56-year-old Maloney joined Intel back in 1982 and lived through the company's strongest growth periods of the 486 and Pentium processors in the 1990s as the technical assistant of Andy Grove, led the campaigns surrounding Wi-Fi and Centrino as well as Wi-Max and eventually became chief marketing officer in 2009. Back then, Maloney was believed to be in the running to replace Paul Otellini as CEO of Intel.
However, a stroke Maloney suffered in 2010 canceled those plans. During a medical leave, Maloney was able to recover and assume the position of chairman of Intel China, which led him to move to Beijing in 2011. However, it appears that Maloney is now making a decision for his health and against his career.
"Intel will always be part of my life, and I feel privileged to have been one of the company's leaders," Maloney said in a statement. "I look forward to my retirement and spending more time with my family.
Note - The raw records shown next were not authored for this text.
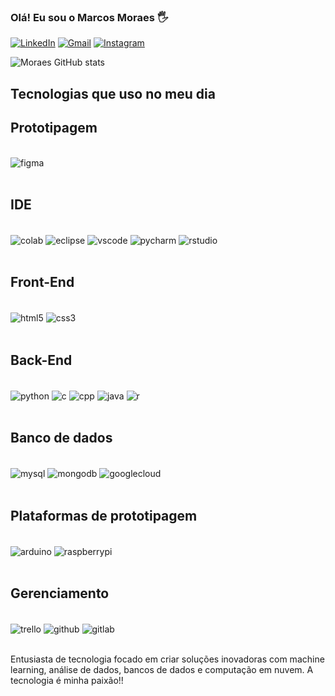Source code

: ### Olá! Eu sou o Marcos Moraes 🖐️

[![LinkedIn](https://img.shields.io/badge/LinkedIn-0077B5?style=for-the-badge&logo=linkedin&logoColor=white)](https://www.linkedin.com/in/marcosvinimoraes/)
[![Gmail](https://img.shields.io/badge/Gmail-D14836?style=for-the-badge&logo=gmail&logoColor=white)](mailto:markussvini01@gmail.com)
[![Instagram](https://img.shields.io/badge/Instagram-E4405F?style=for-the-badge&logo=instagram&logoColor=white)](https://www.instagram.com/_marcosviiniii?igsh=dGp0bGFmcDZteHR6)

![Moraes GitHub stats](https://github-readme-stats.vercel.app/api?username=MoraesMarcos&show_icons=true&theme=tokyonight)

## Tecnologias que uso no meu dia

## Prototipagem

<div style="display: inline_block"><br/>
    <img align="center" alt="figma" src="https://img.shields.io/badge/Figma-F24E1E?style=for-the-badge&logo=figma&logoColor=white" />
</div><br/>

## IDE

<div style="display: inline_block"><br/>
    <img align="center" alt="colab" src="https://img.shields.io/badge/Colab-F9AB00?style=for-the-badge&logo=googlecolab&color=525252" />
    <img align="center" alt="eclipse" src="https://img.shields.io/badge/Eclipse-2C2255?style=for-the-badge&logo=eclipse&logoColor=white" />
    <img align="center" alt="vscode" src="https://img.shields.io/badge/Visual_Studio_Code-0078D4?style=for-the-badge&logo=visual%20studio%20code&logoColor=white" />
    <img align="center" alt="pycharm" src="https://img.shields.io/badge/PyCharm-000000.svg?&style=for-the-badge&logo=PyCharm&logoColor=white" />
    <img align="center" alt="rstudio" src="https://img.shields.io/badge/RStudio-75AADB?style=for-the-badge&logo=RStudio&logoColor=white" />
</div><br/>

## Front-End

<div style="display: inline_block"><br/>
    <img align="center" alt="html5" src="https://img.shields.io/badge/HTML5-E34F26?style=for-the-badge&logo=html5&logoColor=white" />
    <img align="center" alt="css3" src="https://img.shields.io/badge/CSS3-1572B6?style=for-the-badge&logo=css3&logoColor=white" />
</div><br/>

## Back-End

<div style="display: inline_block"><br/>
    <img align="center" alt="python" src="https://img.shields.io/badge/Python-14354C?style=for-the-badge&logo=python&logoColor=white" />
    <img align="center" alt="c" src="https://img.shields.io/badge/C-00599C?style=for-the-badge&logo=c&logoColor=white" />
    <img align="center" alt="cpp" src="https://img.shields.io/badge/C%2B%2B-00599C?style=for-the-badge&logo=c%2B%2B&logoColor=white" />
    <img align="center" alt="java" src="https://img.shields.io/badge/Java-ED8B00?style=for-the-badge&logo=openjdk&logoColor=white" />
    <img align="center" alt="r" src="https://img.shields.io/badge/R-276DC3?style=for-the-badge&logo=r&logoColor=white" />
</div><br/>

## Banco de dados

<div style="display: inline_block"><br/>
    <img align="center" alt="mysql" src="https://img.shields.io/badge/MySQL-00000F?style=for-the-badge&logo=mysql&logoColor=white" />
    <img align="center" alt="mongodb" src="https://img.shields.io/badge/MongoDB-4EA94B?style=for-the-badge&logo=mongodb&logoColor=white" />
    <img align="center" alt="googlecloud" src="https://img.shields.io/badge/Google_Cloud-4285F4?style=for-the-badge&logo=google-cloud&logoColor=white" />
</div><br/>

## Plataformas de prototipagem

<div style="display: inline_block"><br/>
    <img align="center" alt="arduino" src="https://img.shields.io/badge/Arduino-00979D?style=for-the-badge&logo=Arduino&logoColor=white" />
    <img align="center" alt="raspberrypi" src="https://img.shields.io/badge/Raspberry%20Pi-A22846?style=for-the-badge&logo=Raspberry%20Pi&logoColor=white" />
</div><br/>

## Gerenciamento

<div style="display: inline_block"><br/>
    <img align="center" alt="trello" src="https://img.shields.io/badge/Trello-0052CC?style=for-the-badge&logo=trello&logoColor=white" />
    <img align="center" alt="github" src="https://img.shields.io/badge/GitHub-100000?style=for-the-badge&logo=github&logoColor=white" />
    <img align="center" alt="gitlab" src="https://img.shields.io/badge/GitLab-330F63?style=for-the-badge&logo=gitlab&logoColor=white" />
</div><br/>

Entusiasta de tecnologia focado em criar soluções inovadoras com machine learning, análise de dados, bancos de dados e computação em nuvem. A tecnologia é minha paixão!!
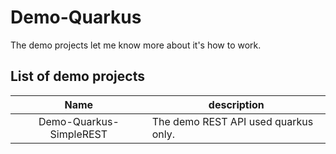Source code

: # Demo-Quarkus
The demo projects let me know more about it's how to work.

## List of demo projects

| Name | description |
|:---:| --- |
| Demo-Quarkus-SimpleREST | The demo REST API used quarkus only. |
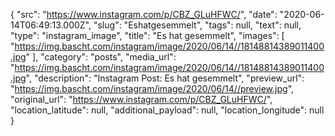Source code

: {
  "src": "https://www.instagram.com/p/CBZ_GLuHFWC/",
  "date": "2020-06-14T06:49:13.000Z",
  "slug": "Eshatgesemmelt",
  "tags": null,
  "text": null,
  "type": "instagram_image",
  "title": "Es hat gesemmelt",
  "images": [
    "https://img.bascht.com/instagram/image/2020/06/14//18148814389011400.jpg"
  ],
  "category": "posts",
  "media_url": "https://img.bascht.com/instagram/image/2020/06/14//18148814389011400.jpg",
  "description": "Instagram Post: Es hat gesemmelt",
  "preview_url": "https://img.bascht.com/instagram/image/2020/06/14//preview.jpg",
  "original_url": "https://www.instagram.com/p/CBZ_GLuHFWC/",
  "location_latitude": null,
  "additional_payload": null,
  "location_longitude": null
}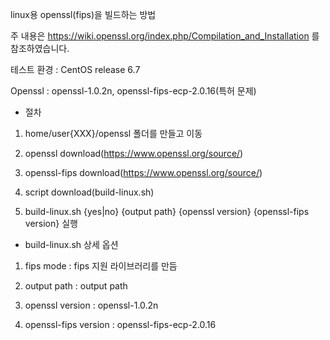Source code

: linux용 openssl(fips)을 빌드하는 방법

주 내용은 https://wiki.openssl.org/index.php/Compilation_and_Installation 를 참조하였습니다.

테스트 환경 : CentOS release 6.7

Openssl : openssl-1.0.2n, openssl-fips-ecp-2.0.16(특허 문제)

- 절차

1. home/user{XXX}/openssl 폴더를 만들고 이동

2. openssl download(https://www.openssl.org/source/)

3. openssl-fips download(https://www.openssl.org/source/)

4. script download(build-linux.sh)

5. build-linux.sh {yes|no} {output path} {openssl version} {openssl-fips version} 실행

- build-linux.sh 상세 옵션

1. fips mode : fips 지원 라이브러리를 만듬

2. output path : output path

3. openssl version : openssl-1.0.2n

4. openssl-fips version : openssl-fips-ecp-2.0.16
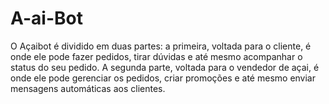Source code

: # A-ai-Bot
O Açaibot é dividido em duas partes: a primeira, voltada para o cliente, é onde ele pode fazer pedidos, tirar dúvidas e até mesmo acompanhar o status do seu pedido. A segunda parte, voltada para o vendedor de açai, é onde ele pode gerenciar os pedidos, criar promoções e até mesmo enviar mensagens automáticas aos clientes.
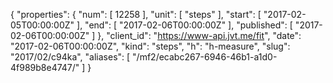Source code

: {
  "properties": {
    "num": [
      12258
    ],
    "unit": [
      "steps"
    ],
    "start": [
      "2017-02-05T00:00:00Z"
    ],
    "end": [
      "2017-02-06T00:00:00Z"
    ],
    "published": [
      "2017-02-06T00:00:00Z"
    ]
  },
  "client_id": "https://www-api.jvt.me/fit",
  "date": "2017-02-06T00:00:00Z",
  "kind": "steps",
  "h": "h-measure",
  "slug": "2017/02/c94ka",
  "aliases": [
    "/mf2/ecabc267-6946-46b1-a1d0-4f989b8e4747/"
  ]
}
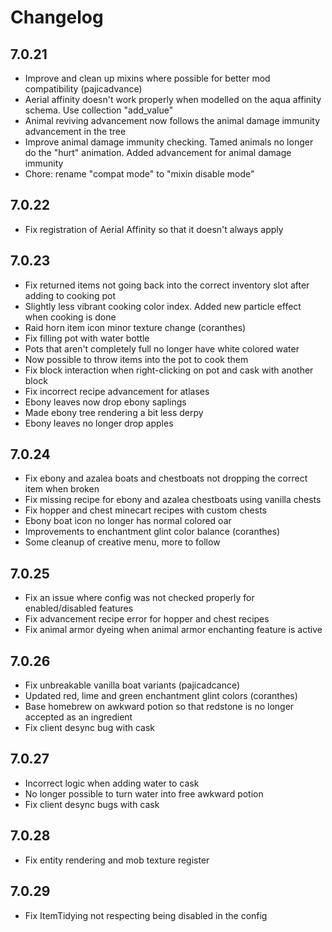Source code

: # Changelog

## 7.0.21

- Improve and clean up mixins where possible for better mod compatibility (pajicadvance)
- Aerial affinity doesn't work properly when modelled on the aqua affinity schema. Use collection "add_value"
- Animal reviving advancement now follows the animal damage immunity advancement in the tree
- Improve animal damage immunity checking. Tamed animals no longer do the "hurt" animation. Added advancement for animal damage immunity
- Chore: rename "compat mode" to "mixin disable mode"

## 7.0.22

- Fix registration of Aerial Affinity so that it doesn't always apply

## 7.0.23

- Fix returned items not going back into the correct inventory slot after adding to cooking pot
- Slightly less vibrant cooking color index. Added new particle effect when cooking is done
- Raid horn item icon minor texture change (coranthes)
- Fix filling pot with water bottle
- Pots that aren't completely full no longer have white colored water
- Now possible to throw items into the pot to cook them
- Fix block interaction when right-clicking on pot and cask with another block
- Fix incorrect recipe advancement for atlases
- Ebony leaves now drop ebony saplings
- Made ebony tree rendering a bit less derpy
- Ebony leaves no longer drop apples

## 7.0.24

- Fix ebony and azalea boats and chestboats not dropping the correct item when broken
- Fix missing recipe for ebony and azalea chestboats using vanilla chests
- Fix hopper and chest minecart recipes with custom chests
- Ebony boat icon no longer has normal colored oar
- Improvements to enchantment glint color balance (coranthes)
- Some cleanup of creative menu, more to follow

## 7.0.25

- Fix an issue where config was not checked properly for enabled/disabled features
- Fix advancement recipe error for hopper and chest recipes
- Fix animal armor dyeing when animal armor enchanting feature is active

## 7.0.26

- Fix unbreakable vanilla boat variants (pajicadcance)
- Updated red, lime and green enchantment glint colors (coranthes)
- Base homebrew on awkward potion so that redstone is no longer accepted as an ingredient
- Fix client desync bug with cask

## 7.0.27

- Incorrect logic when adding water to cask
- No longer possible to turn water into free awkward potion
- Fix client desync bugs with cask

## 7.0.28

- Fix entity rendering and mob texture register

## 7.0.29

- Fix ItemTidying not respecting being disabled in the config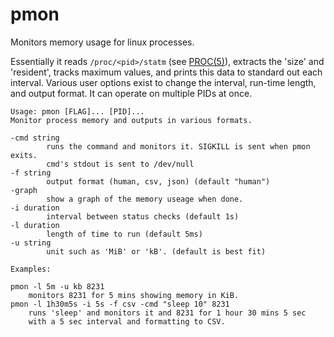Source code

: # pmon
Monitors memory usage for linux processes.

Essentially it reads `/proc/<pid>/statm` (see [PROC(5)](http://man7.org/linux/man-pages/man5/proc.5.html)), 
extracts the 'size' and 'resident', tracks maximum values, and prints this data to standard out 
each interval. Various user options exist to change the interval, run-time length, and output 
format. It can operate on multiple PIDs at once.

    Usage: pmon [FLAG]... [PID]...
    Monitor process memory and outputs in various formats.

    -cmd string
            runs the command and monitors it. SIGKILL is sent when pmon exits.
            cmd's stdout is sent to /dev/null
    -f string
            output format (human, csv, json) (default "human")
    -graph
            show a graph of the memory useage when done.
    -i duration
            interval between status checks (default 1s)
    -l duration
            length of time to run (default 5ms)
    -u string
            unit such as 'MiB' or 'kB'. (default is best fit)

    Examples:

    pmon -l 5m -u kb 8231
        monitors 8231 for 5 mins showing memory in KiB.
    pmon -l 1h30m5s -i 5s -f csv -cmd "sleep 10" 8231
        runs 'sleep' and monitors it and 8231 for 1 hour 30 mins 5 sec
        with a 5 sec interval and formatting to CSV.
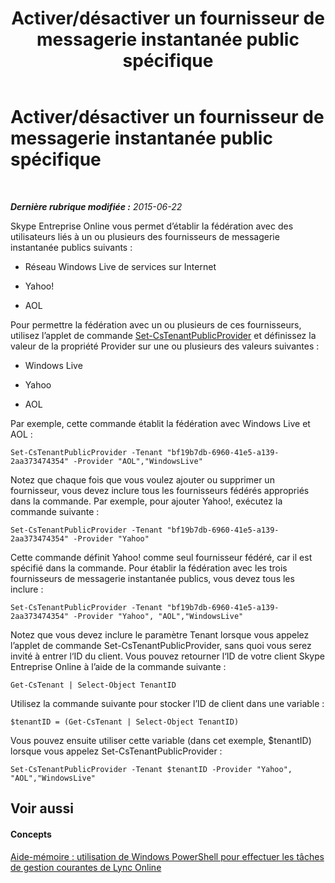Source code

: ﻿---
title: Activer/désactiver un fournisseur de messagerie instantanée public spécifique
TOCTitle: Activer/désactiver un fournisseur de messagerie instantanée public spécifique
ms:assetid: 9d3e2607-01c0-4ae9-accc-39f03ce253bb
ms:mtpsurl: https://technet.microsoft.com/fr-fr/library/Dn362825(v=OCS.15)
ms:contentKeyID: 56269639
ms.date: 06/01/2017
mtps_version: v=OCS.15
ms.translationtype: HT
---

# Activer/désactiver un fournisseur de messagerie instantanée public spécifique

 

_**Dernière rubrique modifiée :** 2015-06-22_

Skype Entreprise Online vous permet d’établir la fédération avec des utilisateurs liés à un ou plusieurs des fournisseurs de messagerie instantanée publics suivants :

  - Réseau Windows Live de services sur Internet

  - Yahoo\!

  - AOL

Pour permettre la fédération avec un ou plusieurs de ces fournisseurs, utilisez l’applet de commande [Set-CsTenantPublicProvider](set-cstenantpublicprovider.md) et définissez la valeur de la propriété Provider sur une ou plusieurs des valeurs suivantes :

  - Windows Live

  - Yahoo

  - AOL

Par exemple, cette commande établit la fédération avec Windows Live et AOL :

    Set-CsTenantPublicProvider -Tenant "bf19b7db-6960-41e5-a139-2aa373474354" -Provider "AOL","WindowsLive"

Notez que chaque fois que vous voulez ajouter ou supprimer un fournisseur, vous devez inclure tous les fournisseurs fédérés appropriés dans la commande. Par exemple, pour ajouter Yahoo\!, exécutez la commande suivante :

    Set-CsTenantPublicProvider -Tenant "bf19b7db-6960-41e5-a139-2aa373474354" -Provider "Yahoo"

Cette commande définit Yahoo\! comme seul fournisseur fédéré, car il est spécifié dans la commande. Pour établir la fédération avec les trois fournisseurs de messagerie instantanée publics, vous devez tous les inclure :

    Set-CsTenantPublicProvider -Tenant "bf19b7db-6960-41e5-a139-2aa373474354" -Provider "Yahoo", "AOL","WindowsLive"

Notez que vous devez inclure le paramètre Tenant lorsque vous appelez l’applet de commande Set-CsTenantPublicProvider, sans quoi vous serez invité à entrer l‘ID du client. Vous pouvez retourner l‘ID de votre client Skype Entreprise Online à l’aide de la commande suivante :

    Get-CsTenant | Select-Object TenantID

Utilisez la commande suivante pour stocker l’ID de client dans une variable :

    $tenantID = (Get-CsTenant | Select-Object TenantID)

Vous pouvez ensuite utiliser cette variable (dans cet exemple, $tenantID) lorsque vous appelez Set-CsTenantPublicProvider :

    Set-CsTenantPublicProvider -Tenant $tenantID -Provider "Yahoo", "AOL","WindowsLive"

## Voir aussi

#### Concepts

[Aide-mémoire : utilisation de Windows PowerShell pour effectuer les tâches de gestion courantes de Lync Online](quick-reference-using-windows-powershell-to-do-common-skype-for-business-online-management-tasks.md)

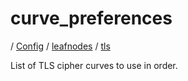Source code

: # curve_preferences

/ [Config](../../../index.md) / [leafnodes](../../index.md) / [tls](../index.md) 

List of TLS cipher curves to use in order.

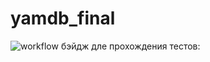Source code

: # yamdb_final


![workflow бэйдж дле прохождения тестов:](https://github.com/domovoy_k/yamdb_final/actions/workflows/yamdb_workflow.yml/badge.svg)
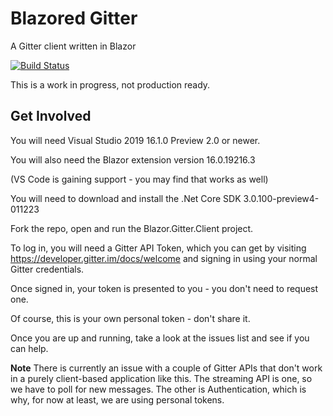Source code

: # Blazored Gitter

A Gitter client written in Blazor

[![Build Status](https://dev.azure.com/blazored/Gitter/_apis/build/status/Blazored.Gitter?branchName=master)](https://dev.azure.com/blazored/Gitter/_build/latest?definitionId=8&branchName=master)

This is a work in progress, not production ready.

## Get Involved

You will need Visual Studio 2019 16.1.0 Preview 2.0 or newer.

You will also need the Blazor extension version 16.0.19216.3

(VS Code is gaining support - you may find that works as well)

You will need to download and install the .Net Core SDK 3.0.100-preview4-011223

Fork the repo, open and run the Blazor.Gitter.Client project.

To log in, you will need a Gitter API Token, which you can get by visiting https://developer.gitter.im/docs/welcome
and signing in using your normal Gitter credentials.

Once signed in, your token is presented to you - you don't need to request one.

Of course, this is your own personal token - don't share it.

Once you are up and running, take a look at the issues list and see if you can help.

**Note** There is currently an issue with a couple of Gitter APIs that don't work in a purely client-based application like this. The streaming API is one, so we have to poll for new messages. The other is Authentication, which is why, for now at least, we are using personal tokens.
Intel is full of the best and brightest people I have ever known."
CEO Paul Otellini described Maloney as "a well-known visionary for Intel and the computing industry".
"In the '90s he identified the impact Asia would have as a technology market as well as an innovation hub for the industry, and last year he unveiled Intel's efforts to re-invent computing with Ultrabook devices," Otellini said. "He leaves a major mark on Intel and the industry, and I wish Sean and his family well as they move on to the next chapter in his life."